Lane and a team of three others came across two different groups of immigrants making their way through the desert.
"We gave each of them food, water, dry socks and blankets. We were told not to ask too many questions but they understood what we were doing," said Lane. "It was comforting to see that they were all surviving. On the other hand, it was difficult to fathom how much farther they had to go and what might lie ahead."
NMD's Web site reports that 2,000 men, women, and children have died trying to cross the border since 1998. This drove them to organize and set up camp in the summer of 2004.
The mission statement of NMD is clear: "to end death and suffering on the U.S./Mexico border through civil initiative: the conviction that people of conscience must work openly and in community to uphold fundamental human rights."
The most immediate goal of NMD is to provide water, food, and medical assistance to migrants trekking through the Arizona desert. There exists still a larger goal of NMD: to monitor and check U.S. border operations and to bring the plight of the migrant to public consciousness.

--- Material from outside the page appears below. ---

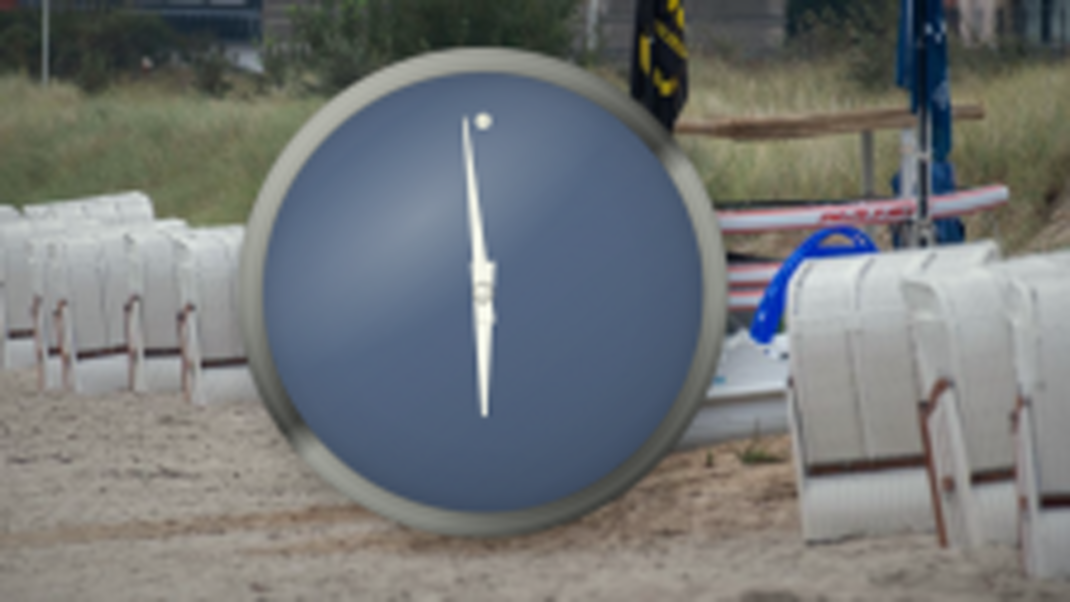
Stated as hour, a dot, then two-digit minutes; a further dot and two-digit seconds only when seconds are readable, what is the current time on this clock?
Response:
5.59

The efforts of NMD, including the administering of basic humanitarian aid, have been met with much opposition. Certain events occurring in the solitude of the desert have underscored the tension between humanitarian aid and the law of the land.
For example, in July 2009, 13 NMD volunteers were given littering tickets for leaving water jugs in the same general area. Temperatures at this location in July can reach up to 110 degrees Fahrenheit. On the student trip, Ward and other students also heard direct accounts of the Border Patrol slashing water jugs.
According to a report conducted by the Border Network for Human Rights, immigrants have been forced into these rugged parts of the desert because of current border enforcement strategies.